• **WHAT IS REQUIRED**: Repeat all the records, precisely as given.
=== RECORDS SUPPLIED ===
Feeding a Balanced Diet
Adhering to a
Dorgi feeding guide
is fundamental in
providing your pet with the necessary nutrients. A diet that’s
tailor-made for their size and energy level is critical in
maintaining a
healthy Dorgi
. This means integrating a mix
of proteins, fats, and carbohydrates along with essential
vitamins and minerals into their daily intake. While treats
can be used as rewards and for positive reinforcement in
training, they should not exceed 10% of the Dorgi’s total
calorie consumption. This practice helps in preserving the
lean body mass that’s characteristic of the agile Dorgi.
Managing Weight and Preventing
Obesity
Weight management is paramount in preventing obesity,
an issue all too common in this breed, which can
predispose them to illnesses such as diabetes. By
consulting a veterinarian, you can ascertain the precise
===
• **TASK ANSWER**:
Feeding a Balanced Diet
Adhering to a
Dorgi feeding guide
is fundamental in
providing your pet with the necessary nutrients. A diet that’s
tailor-made for their size and energy level is critical in
maintaining a
healthy Dorgi
. This means integrating a mix
of proteins, fats, and carbohydrates along with essential
vitamins and minerals into their daily intake. While treats
can be used as rewards and for positive reinforcement in
training, they should not exceed 10% of the Dorgi’s total
calorie consumption. This practice helps in preserving the
lean body mass that’s characteristic of the agile Dorgi.
Managing Weight and Preventing
Obesity
Weight management is paramount in preventing obesity,
an issue all too common in this breed, which can
predispose them to illnesses such as diabetes. By
consulting a veterinarian, you can ascertain the precise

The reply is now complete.